§ PASSAGE FOR REVIEW:

★ ★ ★ ★ ★

The Gran Hotel is a former historic hotel located in Plaza Weyler, in Palma, the capital of Mallorca, the largest of the Balearic Islands. It is part of the historic centre of the city. The building opened as a CaixaForum, one of a chain of artistic venues run by banking group La Caixa in 1993.

== History ==
The hotel was designed by Lluís Domènech i Montaner and completed in 1903. It was the first building on the island to have a telephone and electricity supply. Today the building has been converted into a cultural center, home to the Fundación la Caixa. It contains a permanent exhibition of paintings by Anglada Camarasa. The building is noted for its use of brick, together with wrought iron and glazed ceramics, with the use of floral motifs and ceramic tiles. The building is one of the most important examples of Modernisme on the island, with a facade lavishly decorated with sculptures and ceramics.

★ ★ ★ ★ ★

§ INFORMATION PROVIDED:
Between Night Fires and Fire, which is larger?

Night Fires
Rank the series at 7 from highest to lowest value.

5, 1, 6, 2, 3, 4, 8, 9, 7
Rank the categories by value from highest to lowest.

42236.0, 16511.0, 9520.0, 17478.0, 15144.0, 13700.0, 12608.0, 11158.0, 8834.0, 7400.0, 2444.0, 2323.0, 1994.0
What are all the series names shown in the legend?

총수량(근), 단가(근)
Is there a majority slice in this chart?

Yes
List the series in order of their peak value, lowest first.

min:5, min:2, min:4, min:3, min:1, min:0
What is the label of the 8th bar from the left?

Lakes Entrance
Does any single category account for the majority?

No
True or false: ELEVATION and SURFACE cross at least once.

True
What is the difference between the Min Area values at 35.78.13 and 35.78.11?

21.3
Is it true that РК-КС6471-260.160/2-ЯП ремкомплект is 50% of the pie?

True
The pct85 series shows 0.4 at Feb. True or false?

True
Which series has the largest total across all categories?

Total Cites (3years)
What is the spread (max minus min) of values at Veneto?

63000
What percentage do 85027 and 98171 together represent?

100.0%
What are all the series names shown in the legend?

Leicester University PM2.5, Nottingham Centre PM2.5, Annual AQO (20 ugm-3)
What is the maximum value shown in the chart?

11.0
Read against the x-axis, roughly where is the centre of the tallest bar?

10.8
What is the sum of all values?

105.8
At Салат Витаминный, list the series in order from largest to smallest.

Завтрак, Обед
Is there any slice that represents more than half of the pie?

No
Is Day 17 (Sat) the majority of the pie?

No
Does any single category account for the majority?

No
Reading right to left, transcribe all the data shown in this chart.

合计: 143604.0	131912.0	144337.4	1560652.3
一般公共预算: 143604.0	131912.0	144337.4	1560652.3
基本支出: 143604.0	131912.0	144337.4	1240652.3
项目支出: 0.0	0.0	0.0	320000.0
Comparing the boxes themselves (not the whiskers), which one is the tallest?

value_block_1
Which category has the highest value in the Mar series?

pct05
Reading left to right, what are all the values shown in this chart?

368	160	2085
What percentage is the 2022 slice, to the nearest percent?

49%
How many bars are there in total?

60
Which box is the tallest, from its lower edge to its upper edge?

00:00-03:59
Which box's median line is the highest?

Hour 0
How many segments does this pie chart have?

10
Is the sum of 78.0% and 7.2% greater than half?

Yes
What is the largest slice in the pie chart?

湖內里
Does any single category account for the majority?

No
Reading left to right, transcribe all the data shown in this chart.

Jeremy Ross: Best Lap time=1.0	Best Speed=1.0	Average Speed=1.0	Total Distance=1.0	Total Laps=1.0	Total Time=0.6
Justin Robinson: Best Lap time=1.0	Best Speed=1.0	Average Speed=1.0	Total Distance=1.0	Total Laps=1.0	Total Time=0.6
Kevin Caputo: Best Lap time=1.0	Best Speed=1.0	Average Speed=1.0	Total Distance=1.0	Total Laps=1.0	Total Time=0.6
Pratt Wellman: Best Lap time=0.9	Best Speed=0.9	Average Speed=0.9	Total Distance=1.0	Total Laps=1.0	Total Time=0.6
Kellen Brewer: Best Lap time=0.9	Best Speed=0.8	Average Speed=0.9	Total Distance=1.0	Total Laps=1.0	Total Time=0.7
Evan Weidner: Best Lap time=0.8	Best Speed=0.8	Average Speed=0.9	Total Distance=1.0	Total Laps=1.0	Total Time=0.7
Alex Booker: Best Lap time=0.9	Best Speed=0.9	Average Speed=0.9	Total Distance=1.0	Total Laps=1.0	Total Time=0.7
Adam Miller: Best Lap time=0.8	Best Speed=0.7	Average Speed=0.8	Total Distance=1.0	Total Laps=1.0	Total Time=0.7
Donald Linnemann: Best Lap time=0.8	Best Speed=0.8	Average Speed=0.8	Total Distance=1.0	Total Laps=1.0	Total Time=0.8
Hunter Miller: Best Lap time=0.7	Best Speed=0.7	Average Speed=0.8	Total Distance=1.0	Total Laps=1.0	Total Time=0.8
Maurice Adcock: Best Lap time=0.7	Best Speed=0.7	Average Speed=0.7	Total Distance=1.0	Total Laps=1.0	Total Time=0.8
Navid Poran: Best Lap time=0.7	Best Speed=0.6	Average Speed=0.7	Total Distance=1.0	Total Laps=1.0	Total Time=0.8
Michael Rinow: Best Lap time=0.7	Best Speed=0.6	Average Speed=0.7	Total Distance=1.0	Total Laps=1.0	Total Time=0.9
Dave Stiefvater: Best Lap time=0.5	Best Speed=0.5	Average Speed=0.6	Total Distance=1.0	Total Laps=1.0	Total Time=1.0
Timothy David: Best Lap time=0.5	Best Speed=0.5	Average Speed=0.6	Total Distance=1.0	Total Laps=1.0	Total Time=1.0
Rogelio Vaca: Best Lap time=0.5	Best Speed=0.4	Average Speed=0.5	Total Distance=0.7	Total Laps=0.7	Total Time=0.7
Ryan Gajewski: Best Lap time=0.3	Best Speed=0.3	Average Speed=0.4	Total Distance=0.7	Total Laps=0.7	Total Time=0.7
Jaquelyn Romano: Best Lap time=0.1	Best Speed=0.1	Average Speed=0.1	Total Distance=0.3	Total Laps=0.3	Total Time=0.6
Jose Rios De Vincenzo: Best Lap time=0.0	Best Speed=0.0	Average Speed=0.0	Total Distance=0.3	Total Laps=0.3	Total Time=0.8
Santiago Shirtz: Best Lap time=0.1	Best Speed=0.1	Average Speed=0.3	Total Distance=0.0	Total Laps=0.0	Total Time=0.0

★ ★ ★ ★ ★

§ DIRECTIONS FOR THIS TASK: Extend the passage on the Gran Hotel in Palma by writing what comes after its final sentence. The records have no connection to the text about the Gran Hotel.

§ RESPONSE BELOW:
Due to events such as the Spanish Civil War (1936-1939) and World War II (1939-1945), the hotel closed its doors in 1941 and was acquired the following year by the State to house the Instituto Nacional de Previsión. The hotel underwent major modifications, disfiguring the first floor with partitions and making the arcades and columns disappear. These modifications caused it to lose its avant-garde and, at the same time, Catalanist architectural character. The building was declared a site of cultural interest by the Ministerio de Cultura (Spain) in 2003 due to its faithful restoration and architectural interest.

The building opened as a CaixaForum, one of a chain of artistic venues run by banking group La Caixa in 1993.